Os animais foram filmados a aproximadamente 4.300 metros de profundidade, na Zona de Fratura de Doldrums, uma extensa cadeia de montanhas submarinas localizada ao norte da linha do Equador, onde placas tectônicas se encontram. A região se estende por mais de 16 mil quilômetros e é conhecida por sua intensa atividade geológica, além da biodiversidade ainda pouco explorada pelos cientistas.
As imagens foram obtidas pelo veículo submarino operado remotamente (ROV) SuBastian, que registrou duas lulas-gigantes-de-barbatana-grande Magnapinna. O grupo é considerado um dos mais misteriosos entre os cefalópodes conhecidos pela ciência. Até hoje, apenas algumas dezenas de avistamentos desse gênero foram documentados em todo o planeta, o que faz do encontro duplo um acontecimento excepcional para os pesquisadores.

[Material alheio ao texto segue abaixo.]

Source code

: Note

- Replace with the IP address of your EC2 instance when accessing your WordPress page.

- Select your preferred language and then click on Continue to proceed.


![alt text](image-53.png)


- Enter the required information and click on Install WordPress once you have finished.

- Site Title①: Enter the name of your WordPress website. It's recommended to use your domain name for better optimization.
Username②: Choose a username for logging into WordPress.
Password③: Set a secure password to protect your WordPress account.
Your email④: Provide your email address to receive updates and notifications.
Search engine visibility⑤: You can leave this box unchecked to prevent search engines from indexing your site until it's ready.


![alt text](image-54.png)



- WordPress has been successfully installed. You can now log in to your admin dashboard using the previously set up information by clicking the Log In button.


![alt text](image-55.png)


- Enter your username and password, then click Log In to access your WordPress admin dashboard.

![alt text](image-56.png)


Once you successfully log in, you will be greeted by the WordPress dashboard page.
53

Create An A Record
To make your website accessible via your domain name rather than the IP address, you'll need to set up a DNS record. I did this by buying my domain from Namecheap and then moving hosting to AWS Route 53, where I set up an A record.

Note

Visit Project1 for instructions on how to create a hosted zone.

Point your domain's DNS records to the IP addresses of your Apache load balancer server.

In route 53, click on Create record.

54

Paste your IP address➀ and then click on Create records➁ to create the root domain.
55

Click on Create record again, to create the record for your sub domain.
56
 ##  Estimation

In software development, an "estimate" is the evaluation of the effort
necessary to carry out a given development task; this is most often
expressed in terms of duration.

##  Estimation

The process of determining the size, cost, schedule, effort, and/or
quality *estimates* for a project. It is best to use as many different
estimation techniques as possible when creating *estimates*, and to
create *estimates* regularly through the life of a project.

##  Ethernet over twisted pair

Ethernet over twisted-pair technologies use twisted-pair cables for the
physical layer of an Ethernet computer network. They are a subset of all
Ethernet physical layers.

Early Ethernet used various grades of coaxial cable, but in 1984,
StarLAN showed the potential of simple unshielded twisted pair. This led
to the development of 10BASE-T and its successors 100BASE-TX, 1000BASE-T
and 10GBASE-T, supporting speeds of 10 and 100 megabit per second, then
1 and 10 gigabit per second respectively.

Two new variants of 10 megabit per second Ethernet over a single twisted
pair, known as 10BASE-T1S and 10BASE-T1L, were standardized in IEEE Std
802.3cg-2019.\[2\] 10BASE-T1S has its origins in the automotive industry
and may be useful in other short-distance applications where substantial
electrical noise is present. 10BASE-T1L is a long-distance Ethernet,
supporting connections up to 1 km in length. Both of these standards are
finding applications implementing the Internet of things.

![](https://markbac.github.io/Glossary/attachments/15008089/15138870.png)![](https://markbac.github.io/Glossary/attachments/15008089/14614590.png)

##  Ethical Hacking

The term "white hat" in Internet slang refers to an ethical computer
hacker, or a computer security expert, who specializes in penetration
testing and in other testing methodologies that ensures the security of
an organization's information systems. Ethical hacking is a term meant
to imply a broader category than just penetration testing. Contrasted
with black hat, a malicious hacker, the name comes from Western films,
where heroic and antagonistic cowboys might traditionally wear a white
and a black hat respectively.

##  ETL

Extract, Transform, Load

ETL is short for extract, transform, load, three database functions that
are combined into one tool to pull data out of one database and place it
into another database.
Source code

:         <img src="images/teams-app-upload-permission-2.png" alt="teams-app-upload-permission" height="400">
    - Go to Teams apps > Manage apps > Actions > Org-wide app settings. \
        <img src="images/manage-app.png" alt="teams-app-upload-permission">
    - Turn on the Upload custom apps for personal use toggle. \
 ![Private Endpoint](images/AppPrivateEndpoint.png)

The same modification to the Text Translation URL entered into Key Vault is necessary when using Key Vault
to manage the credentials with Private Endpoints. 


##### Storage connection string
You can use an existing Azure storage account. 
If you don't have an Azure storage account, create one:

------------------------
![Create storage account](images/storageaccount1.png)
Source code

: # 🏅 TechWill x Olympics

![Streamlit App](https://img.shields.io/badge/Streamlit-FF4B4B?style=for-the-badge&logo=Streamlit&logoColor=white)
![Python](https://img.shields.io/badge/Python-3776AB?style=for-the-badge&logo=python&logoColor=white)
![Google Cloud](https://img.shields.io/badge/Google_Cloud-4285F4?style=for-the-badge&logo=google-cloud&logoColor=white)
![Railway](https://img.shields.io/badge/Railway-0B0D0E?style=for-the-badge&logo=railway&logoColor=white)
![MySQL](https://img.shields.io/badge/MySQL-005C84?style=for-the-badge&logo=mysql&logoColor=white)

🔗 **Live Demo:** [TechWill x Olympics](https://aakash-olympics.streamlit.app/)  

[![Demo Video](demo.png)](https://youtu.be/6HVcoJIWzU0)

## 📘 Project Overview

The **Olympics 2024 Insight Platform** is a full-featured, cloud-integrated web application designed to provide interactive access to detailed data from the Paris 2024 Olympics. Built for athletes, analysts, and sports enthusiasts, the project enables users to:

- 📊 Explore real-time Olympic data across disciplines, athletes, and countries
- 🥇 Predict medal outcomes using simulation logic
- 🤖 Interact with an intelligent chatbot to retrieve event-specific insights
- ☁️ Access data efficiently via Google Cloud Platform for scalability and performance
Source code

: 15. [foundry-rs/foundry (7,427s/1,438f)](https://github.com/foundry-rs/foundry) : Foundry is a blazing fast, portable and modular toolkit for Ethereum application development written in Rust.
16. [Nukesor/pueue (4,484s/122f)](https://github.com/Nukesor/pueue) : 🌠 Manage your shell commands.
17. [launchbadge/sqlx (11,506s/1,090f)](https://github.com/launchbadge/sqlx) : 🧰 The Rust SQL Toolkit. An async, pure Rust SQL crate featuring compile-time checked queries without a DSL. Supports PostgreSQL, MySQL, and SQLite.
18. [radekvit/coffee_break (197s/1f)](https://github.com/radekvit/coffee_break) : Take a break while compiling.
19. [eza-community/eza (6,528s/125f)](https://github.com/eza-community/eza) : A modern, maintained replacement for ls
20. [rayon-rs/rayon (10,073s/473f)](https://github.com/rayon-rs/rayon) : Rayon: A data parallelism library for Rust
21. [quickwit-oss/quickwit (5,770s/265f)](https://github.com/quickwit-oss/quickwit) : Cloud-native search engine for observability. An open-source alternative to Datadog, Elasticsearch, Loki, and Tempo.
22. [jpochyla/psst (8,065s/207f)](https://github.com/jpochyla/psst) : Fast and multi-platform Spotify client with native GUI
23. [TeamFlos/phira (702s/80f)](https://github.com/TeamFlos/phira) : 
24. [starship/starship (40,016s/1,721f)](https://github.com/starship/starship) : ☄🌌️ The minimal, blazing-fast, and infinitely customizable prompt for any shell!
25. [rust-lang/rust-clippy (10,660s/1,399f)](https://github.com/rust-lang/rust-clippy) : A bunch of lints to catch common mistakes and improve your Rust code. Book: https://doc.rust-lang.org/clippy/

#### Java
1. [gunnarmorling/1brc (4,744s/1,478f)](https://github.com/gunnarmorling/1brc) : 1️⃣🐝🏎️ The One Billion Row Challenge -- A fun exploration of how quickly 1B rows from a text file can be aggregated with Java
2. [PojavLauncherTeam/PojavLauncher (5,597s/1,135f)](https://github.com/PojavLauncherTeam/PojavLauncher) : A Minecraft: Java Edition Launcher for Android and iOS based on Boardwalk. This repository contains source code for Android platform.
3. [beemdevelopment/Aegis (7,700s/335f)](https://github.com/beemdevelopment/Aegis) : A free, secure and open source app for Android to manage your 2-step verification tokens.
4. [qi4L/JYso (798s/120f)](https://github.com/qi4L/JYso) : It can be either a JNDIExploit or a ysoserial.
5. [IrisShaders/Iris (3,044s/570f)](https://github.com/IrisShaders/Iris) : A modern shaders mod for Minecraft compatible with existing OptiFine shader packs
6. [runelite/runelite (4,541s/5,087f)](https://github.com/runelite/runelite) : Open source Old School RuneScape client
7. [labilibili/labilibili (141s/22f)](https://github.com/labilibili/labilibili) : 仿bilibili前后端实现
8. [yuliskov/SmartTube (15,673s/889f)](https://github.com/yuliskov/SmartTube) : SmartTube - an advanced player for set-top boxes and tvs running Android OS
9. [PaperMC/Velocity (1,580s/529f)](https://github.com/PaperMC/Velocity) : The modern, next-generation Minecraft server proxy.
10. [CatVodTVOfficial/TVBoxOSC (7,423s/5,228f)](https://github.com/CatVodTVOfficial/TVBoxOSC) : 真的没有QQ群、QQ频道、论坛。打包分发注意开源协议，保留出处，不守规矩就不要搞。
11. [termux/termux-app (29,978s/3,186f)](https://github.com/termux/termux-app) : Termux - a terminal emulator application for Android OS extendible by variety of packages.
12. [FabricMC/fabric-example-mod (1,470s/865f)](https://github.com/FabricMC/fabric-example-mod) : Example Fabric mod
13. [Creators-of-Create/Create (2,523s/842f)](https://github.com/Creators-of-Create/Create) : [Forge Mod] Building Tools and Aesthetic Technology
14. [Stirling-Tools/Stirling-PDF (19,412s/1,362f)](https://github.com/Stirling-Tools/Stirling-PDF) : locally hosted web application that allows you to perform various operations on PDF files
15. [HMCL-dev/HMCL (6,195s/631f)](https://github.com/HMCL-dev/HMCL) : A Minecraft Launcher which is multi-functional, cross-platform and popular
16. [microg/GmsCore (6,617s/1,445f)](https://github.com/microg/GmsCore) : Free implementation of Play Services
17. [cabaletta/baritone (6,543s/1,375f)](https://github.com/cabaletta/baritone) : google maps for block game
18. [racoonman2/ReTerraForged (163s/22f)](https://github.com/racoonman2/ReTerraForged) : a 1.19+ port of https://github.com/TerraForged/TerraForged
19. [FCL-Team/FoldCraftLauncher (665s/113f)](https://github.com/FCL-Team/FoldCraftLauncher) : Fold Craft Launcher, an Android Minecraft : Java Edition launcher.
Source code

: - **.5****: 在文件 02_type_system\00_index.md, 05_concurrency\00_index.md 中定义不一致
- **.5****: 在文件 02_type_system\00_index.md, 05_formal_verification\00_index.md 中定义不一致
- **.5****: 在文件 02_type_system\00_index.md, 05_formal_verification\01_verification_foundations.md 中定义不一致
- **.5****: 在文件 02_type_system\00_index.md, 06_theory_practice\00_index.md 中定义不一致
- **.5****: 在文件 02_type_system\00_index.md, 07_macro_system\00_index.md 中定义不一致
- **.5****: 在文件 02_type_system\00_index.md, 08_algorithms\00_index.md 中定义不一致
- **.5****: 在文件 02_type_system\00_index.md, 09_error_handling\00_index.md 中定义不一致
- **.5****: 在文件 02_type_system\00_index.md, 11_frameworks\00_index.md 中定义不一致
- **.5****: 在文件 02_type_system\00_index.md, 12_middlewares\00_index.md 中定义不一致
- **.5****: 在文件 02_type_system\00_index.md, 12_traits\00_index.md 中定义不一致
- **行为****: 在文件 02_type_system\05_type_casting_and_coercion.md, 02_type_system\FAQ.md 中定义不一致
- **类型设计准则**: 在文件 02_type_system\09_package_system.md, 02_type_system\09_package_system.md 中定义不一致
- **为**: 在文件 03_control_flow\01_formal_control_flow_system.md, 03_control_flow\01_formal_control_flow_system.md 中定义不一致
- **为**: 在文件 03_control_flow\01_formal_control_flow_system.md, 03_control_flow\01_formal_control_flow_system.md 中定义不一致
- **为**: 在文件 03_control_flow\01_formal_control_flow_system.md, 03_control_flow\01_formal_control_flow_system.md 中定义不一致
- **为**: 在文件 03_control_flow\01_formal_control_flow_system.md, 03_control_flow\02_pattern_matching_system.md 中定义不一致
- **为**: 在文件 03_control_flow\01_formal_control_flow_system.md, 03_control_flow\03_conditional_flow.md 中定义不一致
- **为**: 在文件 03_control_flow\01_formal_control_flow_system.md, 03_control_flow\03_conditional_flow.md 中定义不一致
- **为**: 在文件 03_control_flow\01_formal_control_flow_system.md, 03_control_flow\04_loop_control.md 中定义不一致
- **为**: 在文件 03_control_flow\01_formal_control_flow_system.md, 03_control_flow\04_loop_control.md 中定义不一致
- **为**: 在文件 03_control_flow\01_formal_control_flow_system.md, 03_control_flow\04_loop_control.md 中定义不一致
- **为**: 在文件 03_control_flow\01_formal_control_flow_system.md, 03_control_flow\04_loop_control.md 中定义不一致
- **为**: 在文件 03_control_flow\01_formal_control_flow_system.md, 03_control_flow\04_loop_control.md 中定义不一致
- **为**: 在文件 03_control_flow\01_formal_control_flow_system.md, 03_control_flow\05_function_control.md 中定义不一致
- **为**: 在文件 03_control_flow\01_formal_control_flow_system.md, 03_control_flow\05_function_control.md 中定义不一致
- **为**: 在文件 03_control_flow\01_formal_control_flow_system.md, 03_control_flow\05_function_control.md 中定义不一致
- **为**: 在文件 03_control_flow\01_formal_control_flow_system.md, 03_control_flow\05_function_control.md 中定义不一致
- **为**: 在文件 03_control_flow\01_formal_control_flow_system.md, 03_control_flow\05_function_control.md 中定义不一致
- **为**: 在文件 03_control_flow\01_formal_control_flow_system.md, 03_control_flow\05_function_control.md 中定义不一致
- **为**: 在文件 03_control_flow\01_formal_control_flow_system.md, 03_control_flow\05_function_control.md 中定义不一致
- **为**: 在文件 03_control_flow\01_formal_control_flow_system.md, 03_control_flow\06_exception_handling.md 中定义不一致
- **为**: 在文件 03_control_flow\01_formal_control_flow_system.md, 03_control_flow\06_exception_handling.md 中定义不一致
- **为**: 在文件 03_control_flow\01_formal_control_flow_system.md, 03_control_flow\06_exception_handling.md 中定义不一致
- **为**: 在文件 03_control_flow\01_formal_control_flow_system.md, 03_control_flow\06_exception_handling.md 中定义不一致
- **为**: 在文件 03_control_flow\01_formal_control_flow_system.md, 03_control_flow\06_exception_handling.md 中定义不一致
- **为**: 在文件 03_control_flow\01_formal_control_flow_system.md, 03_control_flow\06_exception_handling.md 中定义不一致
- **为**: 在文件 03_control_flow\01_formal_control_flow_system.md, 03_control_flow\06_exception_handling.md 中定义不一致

Além da raridade do registro, as novas imagens oferecem uma visão muito mais detalhada desses animais. Graças à melhor iluminação e à alta resolução das filmagens, foi possível observar a anatomia das lulas com maior clareza. As imagens também permitiram perceber que a aparência assustadora frequentemente associada ao animal era, em grande parte, consequência das limitações tecnológicas presentes nas filmagens realizadas anteriormente.
O cientista-chefe da expedição Doldrums e pesquisador sênior do Monterey Bay Aquarium Research Institute (MBARI), Aaron Micallef, destacou a importância científica da descoberta em comunicado publicado no Instagram.
“Mesmo no Oceano Atlântico, onde os limites das placas tectônicas são estudados há décadas, ainda existem lugares onde uma primeira observação atenta pode revelar algo totalmente novo”, afirmou.
O pesquisador também ressaltou que a expedição reforça o quanto os oceanos ainda guardam mistérios a serem descobertos.
“Esta expedição mostrou que mesmo num dos cantos mais remotos do oceano, o nosso planeta permanece vivo, dinâmico e cheio de surpresas”, declarou.